Oireachtas Joint and Select Committees

Wednesday, 14 April 2021

Joint Oireachtas Committee on the Implementation of the Good Friday Agreement

Business of Joint Committee
The Proposal Initiative: Discussion

Ms Noeleen Diver:

I will address the plank of the proposal regarding participative democracy at all levels. It has been said that the largest political party in Northern Ireland is the non-voter. There is a risk that the health and vitality of a democracy will decline as engagement declines. Nowadays, there appears to be little likelihood of a positive inertia, that we can sit still safely with the status quo. We will move in one direction or another, but we will move. We will live with each other; our society will evolve for better or worse, locally, nationally or globally. We are learning, however, that democracy is not just about elections and voting, it is about engagement and partnership - the dealing with. Covid-19 has displayed the need for community engagement in the most practical of ways and, better still, it has shown the appetite there is for this engagement and the creativity it has engendered. Apathy might be more of a myth than we expect.

Building engagement requires good infrastructure - trusting, respectful spaces for listening, learning and creative deliberation that in turn leads to concrete outcome. Openness to the unexpected in terms of the options for those outcomes and from where those ideas might come is all part of the journey. Most good things take time and patience. The need for concrete outcomes that people see are addressing their concerns and aspirations, indeed, which help them to articulate and work through what these core concerns and aspirations mean, is essential. We have tools to help with this. Indeed, we have used some to a greater or lesser extent. I will refer to just two.

Ireland is a leader in the use of citizens' assemblies. We see the benefit derived from these processes for what were highly sensitive, even intractable, issues. In Northern Ireland, in the community voluntary sector, we have one assembly on how to make social care for the elderly fit for purpose. The reports from this were very supportive of the process.

Participatory budgeting, PB, is another tool. This is not new to Ireland. South Dublin County Council is one of several councils that run PB processes, I believe to the value of €300,000. In Northern Ireland, PB is also gaining momentum, but it is at the grant-making end of the spectrum. We are endeavouring to move our processes towards the mainstreaming of PB, where the priorities of government programmes are shaped and voted upon by the citizens they impact.
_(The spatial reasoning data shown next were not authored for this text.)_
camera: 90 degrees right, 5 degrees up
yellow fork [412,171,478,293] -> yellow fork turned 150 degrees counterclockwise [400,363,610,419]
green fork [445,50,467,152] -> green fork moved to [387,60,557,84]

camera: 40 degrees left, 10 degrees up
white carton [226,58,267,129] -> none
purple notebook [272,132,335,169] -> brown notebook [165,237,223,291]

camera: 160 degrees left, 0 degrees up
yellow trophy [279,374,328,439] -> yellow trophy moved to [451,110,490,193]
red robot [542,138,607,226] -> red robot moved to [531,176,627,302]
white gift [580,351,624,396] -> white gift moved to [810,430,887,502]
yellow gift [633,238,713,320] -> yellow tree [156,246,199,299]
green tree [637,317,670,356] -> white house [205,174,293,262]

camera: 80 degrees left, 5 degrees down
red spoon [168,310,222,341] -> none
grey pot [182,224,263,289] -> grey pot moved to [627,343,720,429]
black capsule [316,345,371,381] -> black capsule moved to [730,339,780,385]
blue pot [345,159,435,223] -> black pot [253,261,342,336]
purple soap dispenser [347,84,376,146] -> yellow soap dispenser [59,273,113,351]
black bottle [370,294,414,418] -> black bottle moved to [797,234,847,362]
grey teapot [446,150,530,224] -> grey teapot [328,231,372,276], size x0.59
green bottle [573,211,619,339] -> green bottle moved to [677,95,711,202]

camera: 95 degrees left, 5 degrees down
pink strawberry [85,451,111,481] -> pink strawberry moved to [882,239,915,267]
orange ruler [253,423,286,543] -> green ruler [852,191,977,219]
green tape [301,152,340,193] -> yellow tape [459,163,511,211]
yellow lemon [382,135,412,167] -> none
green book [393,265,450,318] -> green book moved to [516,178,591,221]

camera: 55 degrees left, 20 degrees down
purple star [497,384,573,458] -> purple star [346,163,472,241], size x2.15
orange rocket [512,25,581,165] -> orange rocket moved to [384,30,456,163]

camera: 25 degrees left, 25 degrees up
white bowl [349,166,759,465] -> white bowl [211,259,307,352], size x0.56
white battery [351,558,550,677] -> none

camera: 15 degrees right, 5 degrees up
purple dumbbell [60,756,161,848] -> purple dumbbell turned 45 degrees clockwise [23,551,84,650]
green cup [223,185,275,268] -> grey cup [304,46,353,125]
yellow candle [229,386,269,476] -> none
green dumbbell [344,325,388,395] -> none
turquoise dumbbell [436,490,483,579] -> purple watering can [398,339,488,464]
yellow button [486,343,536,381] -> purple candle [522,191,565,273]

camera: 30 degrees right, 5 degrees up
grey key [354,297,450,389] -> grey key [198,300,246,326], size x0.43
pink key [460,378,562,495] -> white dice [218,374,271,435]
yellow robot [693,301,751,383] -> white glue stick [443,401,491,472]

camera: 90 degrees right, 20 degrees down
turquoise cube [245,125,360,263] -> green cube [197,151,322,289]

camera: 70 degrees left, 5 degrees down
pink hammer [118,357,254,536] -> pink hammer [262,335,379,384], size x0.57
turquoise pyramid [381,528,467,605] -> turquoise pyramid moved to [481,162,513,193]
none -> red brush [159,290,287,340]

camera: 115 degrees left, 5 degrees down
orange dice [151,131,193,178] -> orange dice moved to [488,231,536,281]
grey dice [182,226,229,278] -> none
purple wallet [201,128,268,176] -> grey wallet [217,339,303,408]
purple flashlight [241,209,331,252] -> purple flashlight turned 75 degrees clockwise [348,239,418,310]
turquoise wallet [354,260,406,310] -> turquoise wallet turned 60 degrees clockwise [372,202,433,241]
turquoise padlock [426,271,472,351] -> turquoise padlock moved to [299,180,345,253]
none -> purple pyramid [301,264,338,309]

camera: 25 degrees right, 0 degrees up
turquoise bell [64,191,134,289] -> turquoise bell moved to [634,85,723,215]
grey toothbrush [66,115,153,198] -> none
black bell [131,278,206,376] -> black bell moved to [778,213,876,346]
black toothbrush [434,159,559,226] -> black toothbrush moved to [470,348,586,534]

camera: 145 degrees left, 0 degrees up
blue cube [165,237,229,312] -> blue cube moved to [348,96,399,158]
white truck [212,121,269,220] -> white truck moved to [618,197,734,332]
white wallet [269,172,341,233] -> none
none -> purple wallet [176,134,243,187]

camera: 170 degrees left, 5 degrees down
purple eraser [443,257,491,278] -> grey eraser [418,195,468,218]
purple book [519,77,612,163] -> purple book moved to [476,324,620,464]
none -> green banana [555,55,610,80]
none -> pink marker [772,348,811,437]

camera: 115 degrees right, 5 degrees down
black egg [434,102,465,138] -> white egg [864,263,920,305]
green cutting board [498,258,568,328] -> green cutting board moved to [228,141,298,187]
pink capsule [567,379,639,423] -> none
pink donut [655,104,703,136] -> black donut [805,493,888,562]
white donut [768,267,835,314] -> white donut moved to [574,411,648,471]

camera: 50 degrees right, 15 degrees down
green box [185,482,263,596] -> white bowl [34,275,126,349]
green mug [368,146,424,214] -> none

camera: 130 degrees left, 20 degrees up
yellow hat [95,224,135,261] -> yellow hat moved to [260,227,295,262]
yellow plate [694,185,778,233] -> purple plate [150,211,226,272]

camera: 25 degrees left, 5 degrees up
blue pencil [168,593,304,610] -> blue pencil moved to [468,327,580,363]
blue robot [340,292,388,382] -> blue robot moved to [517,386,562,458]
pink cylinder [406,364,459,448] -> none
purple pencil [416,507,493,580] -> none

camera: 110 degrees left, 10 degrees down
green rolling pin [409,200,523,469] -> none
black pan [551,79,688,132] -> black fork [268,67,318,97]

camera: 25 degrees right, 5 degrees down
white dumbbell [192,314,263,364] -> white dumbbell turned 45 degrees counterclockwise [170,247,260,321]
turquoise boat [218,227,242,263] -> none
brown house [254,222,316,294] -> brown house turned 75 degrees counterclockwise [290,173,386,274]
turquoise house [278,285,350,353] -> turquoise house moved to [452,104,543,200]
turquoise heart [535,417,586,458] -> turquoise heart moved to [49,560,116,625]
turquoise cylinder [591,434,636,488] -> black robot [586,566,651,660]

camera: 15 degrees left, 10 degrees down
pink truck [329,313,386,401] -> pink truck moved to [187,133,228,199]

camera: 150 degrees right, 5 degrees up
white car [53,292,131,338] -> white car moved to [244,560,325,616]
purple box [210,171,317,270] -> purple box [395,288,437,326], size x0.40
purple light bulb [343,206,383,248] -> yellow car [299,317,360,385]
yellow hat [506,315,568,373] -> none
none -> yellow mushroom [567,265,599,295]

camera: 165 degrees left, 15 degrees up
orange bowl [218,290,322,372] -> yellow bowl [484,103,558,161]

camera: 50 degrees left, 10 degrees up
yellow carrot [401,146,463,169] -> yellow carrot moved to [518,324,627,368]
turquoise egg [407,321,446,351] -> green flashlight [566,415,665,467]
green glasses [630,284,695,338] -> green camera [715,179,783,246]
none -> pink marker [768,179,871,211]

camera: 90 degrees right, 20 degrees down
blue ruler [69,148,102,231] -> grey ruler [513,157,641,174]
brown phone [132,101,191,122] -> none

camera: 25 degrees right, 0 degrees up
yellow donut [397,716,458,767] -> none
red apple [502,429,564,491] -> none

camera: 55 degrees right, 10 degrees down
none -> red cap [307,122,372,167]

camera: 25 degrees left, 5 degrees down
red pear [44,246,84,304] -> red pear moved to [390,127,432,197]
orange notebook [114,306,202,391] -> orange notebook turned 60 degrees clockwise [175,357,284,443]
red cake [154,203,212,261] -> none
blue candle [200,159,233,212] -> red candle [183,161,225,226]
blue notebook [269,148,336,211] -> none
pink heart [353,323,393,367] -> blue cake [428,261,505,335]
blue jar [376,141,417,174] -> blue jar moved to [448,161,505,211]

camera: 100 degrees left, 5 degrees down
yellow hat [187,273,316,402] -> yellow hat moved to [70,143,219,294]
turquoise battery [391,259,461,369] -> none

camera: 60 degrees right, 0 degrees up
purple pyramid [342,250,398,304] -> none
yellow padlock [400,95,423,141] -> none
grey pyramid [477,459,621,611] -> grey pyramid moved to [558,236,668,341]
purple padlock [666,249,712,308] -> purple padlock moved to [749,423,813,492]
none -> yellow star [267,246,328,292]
We also have some structures that may evolve to support these activities. In the Republic, there are the public participation networks, PPNs, of local government, and in the North, for example, we have our community planning partnerships. I cannot speak to the PPNs but our community planning partnerships have quite some way to go to really engage citizens in a meaningful and decisive role. Perhaps the limited role of our local government in the North may also be an impairment to this. At the Executive and Assembly levels, there is a void at level of a civic forum.

All of this is an attempt to speak to a need for formal express channels for citizens to participate, where agency, and thus confidence, is built in ourselves and in each other, where what is sensitive and intricate may be discussed and deliberated upon respectfully and constructively. I think we actually have glimpsed some of this. This empowerment has been shown to support the understanding and trust between citizens and between citizens and their representatives. We had the 2008 crash and its outworkings. We now have Covid-19 and what may be the unforeseen consequences, and we have, of course, the challenges of climate breakdown. None of these have respected any borders. They have perhaps emphasised the need for our doing with each other in new and even surprising ways. If such doing with at all levels engenders engagement, creativity and partnership, we might even find the journey to be ultimately affirming the best in each of us.

I will end by quoting Inez McCormack:

To enable the powerless to be part of making change. That changes how they see themselves. And that changes everything.